Data to examine:
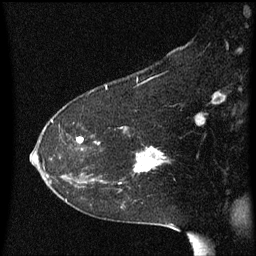
Breast MRI (dynamic contrast-enhanced), one sagittal slice. Slice 38 of 60 in the series (ordered by position). Dynamic contrast-enhanced series, image 2 of 3 at this slice position (ordered by acquisition). 1.5 T. TE 4.2 ms, TR 8.4 ms. 2 mm slice thickness. 256 × 256 image matrix, field of view 200 × 200 mm. Patient: female, 54 years. Case-level facts recorded for this patient, not image findings: setting: breast cancer imaged before/during neoadjuvant chemotherapy; receptor status: HR-positive, HER2-negative.
Structures marked on this image (semi-automatic segmentation, software-assisted and operator-edited):
- analysis volume of interest (the breast-tissue region the enhancement analysis was run in; not a lesion): box from (x=117, y=132) to (x=171, y=185) px
- tumour enhancement mask (voxels above the 70 % enhancement threshold inside the analysis volume of interest): (x=136, y=148)–(x=166, y=173)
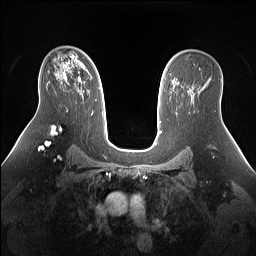
Breast MRI (dynamic contrast-enhanced), one axial slice. Slice 96 of 160 in the series (ordered by position). Dynamic contrast-enhanced series, time point 2 of 7 at this slice position (early post-contrast). 1.5 T. TE 1.4 ms, TR 5 ms. 1.3 mm slice thickness. 256 × 256 image matrix, field of view 360 × 360 mm. Female patient.
Structures marked on this image (semi-automatic segmentation, software-assisted and operator-edited):
- enhancing-tissue mask used for the functional tumour volume (all voxels passing the contrast-enhancement thresholds inside the analysis volume; usually the tumour): box from (x=79, y=78) to (x=81, y=80) px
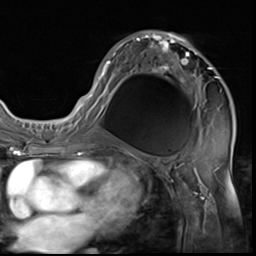
Breast MRI (dynamic contrast-enhanced), one axial slice; slice 35 of 64 in the series (ordered by position); cropped to one breast; dynamic contrast-enhanced series, time point 2 of 9 at this slice position (early post-contrast); 3 T; TE 1.5 ms, TR 4.7 ms; 256 × 256 image matrix, field of view 215 × 215 mm. Female patient.
Outlined on this slice (semi-automatic segmentation, software-assisted and operator-edited):
- enhancing-tissue mask used for the functional tumour volume (all voxels passing the contrast-enhancement thresholds inside the analysis volume; usually the tumour): bounding box [x1, y1, x2, y2] px = [85, 30, 219, 133]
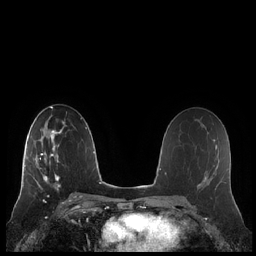
Breast MRI (dynamic contrast-enhanced), one axial slice. Position 126 of 248 along the scan axis. Dynamic contrast-enhanced series, time point 2 of 7 at this slice position (early post-contrast). 1.5 T. TE 1.9 ms, TR 4.1 ms. 256 × 256 image matrix. Female patient.
Annotated regions visible in this slice (semi-automatic segmentation, software-assisted and operator-edited):
- enhancing-tissue mask used for the functional tumour volume (all voxels passing the contrast-enhancement thresholds inside the analysis volume; usually the tumour): bounding box (x1, y1, x2, y2) in pixels: (21, 132, 61, 186)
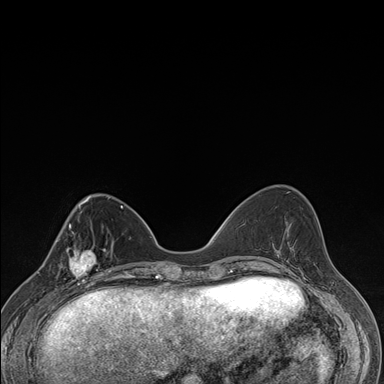
Breast MRI (dynamic contrast-enhanced), one axial slice. Position 57 of 176 along the scan axis. Dynamic contrast-enhanced series, time point 2 of 7 at this slice position (early post-contrast). 1.5 T. TE 1.5 ms, TR 4.2 ms. 1.1 mm slice thickness. 384 × 384 image matrix, field of view 310 × 310 mm. Female patient.
Annotated regions visible in this slice (semi-automatic segmentation, software-assisted and operator-edited):
- enhancing-tissue mask used for the functional tumour volume (all voxels passing the contrast-enhancement thresholds inside the analysis volume; usually the tumour): bounding box (x1, y1, x2, y2) in pixels: (57, 238, 106, 287)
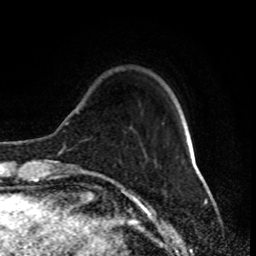
Breast MRI (dynamic contrast-enhanced), one axial slice. Position 20 of 80 along the scan axis. Cropped to one breast. Dynamic contrast-enhanced series, time point 2 of 8 at this slice position (early post-contrast). 1.5 T. TE 4.2 ms, TR 7 ms. 256 × 256 image matrix, field of view 170 × 170 mm. Female patient.
Structures marked on this image (semi-automatically segmented with operator editing):
- enhancing-tissue mask used for the functional tumour volume (all voxels passing the contrast-enhancement thresholds inside the analysis volume; usually the tumour): box from (x=77, y=112) to (x=186, y=174) px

Assignment: Using the data above, transcribe exactly the lines between those containing "310 mm. Female patient." and "170 mm. Female patient.", inclusive, and leave every picture behind.

Solved problem:
Breast MRI (dynamic contrast-enhanced), one axial slice. Position 57 of 176 along the scan axis. Dynamic contrast-enhanced series, time point 2 of 7 at this slice position (early post-contrast). 1.5 T. TE 1.5 ms, TR 4.2 ms. 1.1 mm slice thickness. 384 × 384 image matrix, field of view 310 × 310 mm. Female patient.
Annotated regions visible in this slice (semi-automatic segmentation, software-assisted and operator-edited):
- enhancing-tissue mask used for the functional tumour volume (all voxels passing the contrast-enhancement thresholds inside the analysis volume; usually the tumour): bounding box (x1, y1, x2, y2) in pixels: (57, 238, 106, 287)
Breast MRI (dynamic contrast-enhanced), one axial slice. Position 20 of 80 along the scan axis. Cropped to one breast. Dynamic contrast-enhanced series, time point 2 of 8 at this slice position (early post-contrast). 1.5 T. TE 4.2 ms, TR 7 ms. 256 × 256 image matrix, field of view 170 × 170 mm. Female patient.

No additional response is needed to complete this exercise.